-- BEGIN Extract --
The relationship between the TLB, the MMU, and the cache is fairly complicated. Here is a typical arrangement.
The CPU generates a virtual address. First, the TLB is searched to see if the address of the physical address is cached. If there is a hit, we know the physical address. The next step is to search the cache to see if the value is in the cache. If there is a hit, this value is returned to the CPU. In most cases, both of these queries are hits and so the value can be returned quickly without accessing main memory.
If the TLB does not have a pointer to the page that contains the virtual address, the next step is to search the actual page table. If there is a hit, then we can generate the physical address and so we search the cache to determine if this value is in the cache. We also will add this page to the TLB.
If the page is not in the page table, then a page fault is generated. In this case, the page will be read in from the disk, the page table will be updated, and the TLB will be updated.
Inverted Page Tables
Most page tables are relatively sparse; they contain space for perhaps a million pages, but only a tiny fraction of these pages are actually used by the typical process. Thus, a traditional page table is somewhat wasteful. Also, as 64 bit computers become more common, page tables will be inconceivably huge. The solution is inverted page tables
In a regular page table, there is an entry for each virtual page, in an inverted page table there is an entry for each physical page, so the page table is much smaller. This would not seem to make much sense, because to access a particular virtual address, it would be necessary to search each page in the inverted page table to see if it is there. Of course the system first checks the TLB, and if there is a hit, there is no need to access the page table at all.
An inverted page table uses associative or content addressable memory. Each cell in an associative memory contains a key field and a data field. To search an inverted page table, the system uses a hash function, in which the physical address is passed through a function to generate an index to the appropriate row in the inverted page table. You all remember from your data structures course that a hash function allows very rapid search of large data sets.
Page Replacement Algorithms
When a page fault occurs, the system has to copy a new page frame from disk into a page of memory. This may involve replacing a page which is already loaded. How does the system decide which page to replace? Note that if the page which is being replaced has been modified (the dirty bit is on), it has to be copied to disk. It is important to have an efficient page replacement algorithm, because if the page which is replaced is accessed again soon, the result will be another page fault.
Page faults are time consuming. If the system is generating too many page faults, it is doing little real work. This is a situation called thrashing.
Let's assume that we have perfect knowledge of the page reference stream into the future. The forward distance of a particular page at a particular time is the next place in the stream where that page is referenced again. The forward distance would be 1 if the very next reference was to that page, and infinity if that page will never be referenced again. The optimal page replacement algorithm would be to replace that page which has the highest forward distance, in other words, replace that page which will not be used for the longest time.
Unfortunately, the system has no way of knowing this. However, it is possible to make a reasonable guess about which pages may not be referenced again soon.
One simple and obvious strategy is the not-recently-used algorithm (NRU). This algorithm says to replace a page in memory which has not been accessed recently. Because of the principle of temporal locality, we can assume that a page which has not been referenced recently is unlikely to be referenced soon.
The ideal implementation of the NRU algorithm would be to replace that page which has been least recently used (LRU); i.e. has not been accessed for the longest time. However, it is difficult to implement a pure LRU algorithm because this would require keeping track of how long ago each page was referenced, and the overhead associated with this is far too high to be practical. An approximation of LRU will be discussed below.
-- END Extract --
◆ Directive 1:
Can you condense the paragraph of the paging text that begins "One simple and obvious strategy" into a single sentence that keeps its main facts?
The listing that follows is unrelated to the paging text and was drawn from a separate source.
-- BEGIN Provided data --
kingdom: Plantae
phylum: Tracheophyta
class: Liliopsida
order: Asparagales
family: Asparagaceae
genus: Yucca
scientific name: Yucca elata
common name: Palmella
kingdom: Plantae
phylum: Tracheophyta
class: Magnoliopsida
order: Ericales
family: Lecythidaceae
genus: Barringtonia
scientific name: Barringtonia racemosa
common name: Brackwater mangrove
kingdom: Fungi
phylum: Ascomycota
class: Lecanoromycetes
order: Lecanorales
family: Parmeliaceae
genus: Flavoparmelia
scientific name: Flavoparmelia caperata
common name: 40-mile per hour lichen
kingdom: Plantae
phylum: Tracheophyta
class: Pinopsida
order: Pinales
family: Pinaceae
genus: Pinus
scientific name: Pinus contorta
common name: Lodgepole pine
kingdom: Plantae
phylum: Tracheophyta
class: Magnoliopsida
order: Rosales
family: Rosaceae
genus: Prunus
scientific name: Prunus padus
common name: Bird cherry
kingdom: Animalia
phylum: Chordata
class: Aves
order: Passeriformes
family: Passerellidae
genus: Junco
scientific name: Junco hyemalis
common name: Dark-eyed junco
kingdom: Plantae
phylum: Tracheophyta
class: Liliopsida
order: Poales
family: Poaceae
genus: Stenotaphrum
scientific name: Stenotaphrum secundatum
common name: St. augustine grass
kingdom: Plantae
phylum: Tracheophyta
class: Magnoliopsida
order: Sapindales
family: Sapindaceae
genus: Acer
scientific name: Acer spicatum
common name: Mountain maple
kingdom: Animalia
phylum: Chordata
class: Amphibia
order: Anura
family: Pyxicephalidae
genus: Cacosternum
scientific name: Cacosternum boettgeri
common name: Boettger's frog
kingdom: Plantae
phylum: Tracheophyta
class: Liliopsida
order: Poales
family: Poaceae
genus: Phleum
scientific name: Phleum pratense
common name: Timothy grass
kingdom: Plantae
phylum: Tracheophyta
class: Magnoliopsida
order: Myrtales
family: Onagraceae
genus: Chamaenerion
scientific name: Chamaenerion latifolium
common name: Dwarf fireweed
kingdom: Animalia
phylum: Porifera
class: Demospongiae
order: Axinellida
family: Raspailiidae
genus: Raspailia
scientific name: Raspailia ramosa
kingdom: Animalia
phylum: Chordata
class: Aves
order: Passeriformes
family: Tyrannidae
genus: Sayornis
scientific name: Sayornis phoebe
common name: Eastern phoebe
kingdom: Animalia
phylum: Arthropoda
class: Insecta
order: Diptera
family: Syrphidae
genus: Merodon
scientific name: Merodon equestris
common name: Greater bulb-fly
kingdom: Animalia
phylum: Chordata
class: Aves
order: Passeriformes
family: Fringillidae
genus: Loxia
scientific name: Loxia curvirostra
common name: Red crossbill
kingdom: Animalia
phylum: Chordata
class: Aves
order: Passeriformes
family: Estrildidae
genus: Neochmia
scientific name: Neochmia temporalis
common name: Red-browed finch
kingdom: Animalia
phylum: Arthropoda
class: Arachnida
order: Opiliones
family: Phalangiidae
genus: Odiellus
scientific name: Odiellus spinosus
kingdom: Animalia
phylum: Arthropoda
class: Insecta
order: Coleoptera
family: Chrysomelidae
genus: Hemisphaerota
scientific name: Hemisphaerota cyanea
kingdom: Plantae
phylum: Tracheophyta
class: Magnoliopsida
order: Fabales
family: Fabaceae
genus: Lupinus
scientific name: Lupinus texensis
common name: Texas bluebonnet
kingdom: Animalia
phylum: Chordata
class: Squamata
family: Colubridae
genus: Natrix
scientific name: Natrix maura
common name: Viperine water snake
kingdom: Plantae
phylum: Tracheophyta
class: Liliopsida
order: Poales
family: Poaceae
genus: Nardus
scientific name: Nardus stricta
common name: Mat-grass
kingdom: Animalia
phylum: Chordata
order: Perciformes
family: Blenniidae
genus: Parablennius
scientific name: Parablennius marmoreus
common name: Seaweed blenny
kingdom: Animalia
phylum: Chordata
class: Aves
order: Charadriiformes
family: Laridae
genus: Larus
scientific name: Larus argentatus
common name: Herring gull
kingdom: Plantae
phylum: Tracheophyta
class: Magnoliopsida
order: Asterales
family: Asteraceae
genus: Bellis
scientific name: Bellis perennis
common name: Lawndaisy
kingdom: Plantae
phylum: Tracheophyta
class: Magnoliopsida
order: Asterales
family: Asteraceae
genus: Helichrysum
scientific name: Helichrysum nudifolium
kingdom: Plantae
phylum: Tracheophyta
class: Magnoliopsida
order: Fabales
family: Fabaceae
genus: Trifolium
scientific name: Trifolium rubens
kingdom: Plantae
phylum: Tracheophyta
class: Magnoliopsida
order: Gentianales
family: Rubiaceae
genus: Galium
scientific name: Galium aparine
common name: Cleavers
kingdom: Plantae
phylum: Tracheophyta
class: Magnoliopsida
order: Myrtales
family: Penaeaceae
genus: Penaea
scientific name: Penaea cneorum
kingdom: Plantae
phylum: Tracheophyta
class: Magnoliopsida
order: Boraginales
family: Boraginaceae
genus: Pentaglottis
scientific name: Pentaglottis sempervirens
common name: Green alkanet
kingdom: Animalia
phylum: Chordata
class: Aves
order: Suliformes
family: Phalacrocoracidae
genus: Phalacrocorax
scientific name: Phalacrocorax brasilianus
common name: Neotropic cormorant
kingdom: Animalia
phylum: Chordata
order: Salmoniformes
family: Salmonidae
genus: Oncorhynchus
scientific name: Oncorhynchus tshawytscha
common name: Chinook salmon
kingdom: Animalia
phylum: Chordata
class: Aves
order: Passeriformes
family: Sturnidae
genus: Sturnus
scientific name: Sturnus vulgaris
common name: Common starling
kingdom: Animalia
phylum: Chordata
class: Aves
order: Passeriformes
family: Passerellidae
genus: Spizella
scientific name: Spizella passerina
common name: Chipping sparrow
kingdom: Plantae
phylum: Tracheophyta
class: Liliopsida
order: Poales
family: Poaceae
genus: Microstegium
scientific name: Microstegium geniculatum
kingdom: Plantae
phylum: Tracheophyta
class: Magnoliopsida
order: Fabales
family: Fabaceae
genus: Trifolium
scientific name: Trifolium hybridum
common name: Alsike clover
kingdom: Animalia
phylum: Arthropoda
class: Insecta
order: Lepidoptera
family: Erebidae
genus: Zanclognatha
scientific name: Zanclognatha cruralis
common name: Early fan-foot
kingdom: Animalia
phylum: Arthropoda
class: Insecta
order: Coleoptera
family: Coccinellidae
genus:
-- END Provided data --
◆ Directive 2:
Could you lay out the lines of the listing, starting at the line containing "family: Penaeaceae" and ending at the line containing "family: Phalacrocoracidae", as a two-column CSV with the columns rank and name? Put each value in its own quoted field, with any line breaks turned into spaces.

◆ Written answer 1:
The not-recently-used (NRU) algorithm replaces a page in memory that has not been accessed recently, since temporal locality suggests such a page is unlikely to be referenced soon.

◆ Written answer 2:
rank,name
"family:","Penaeaceae"
"genus:","Penaea"
"scientific name:","Penaea cneorum"
"kingdom:","Plantae"
"phylum:","Tracheophyta"
"class:","Magnoliopsida"
"order:","Boraginales"
"family:","Boraginaceae"
"genus:","Pentaglottis"
"scientific name:","Pentaglottis sempervirens"
"common name:","Green alkanet"
"kingdom:","Animalia"
"phylum:","Chordata"
"class:","Aves"
"order:","Suliformes"
"family:","Phalacrocoracidae"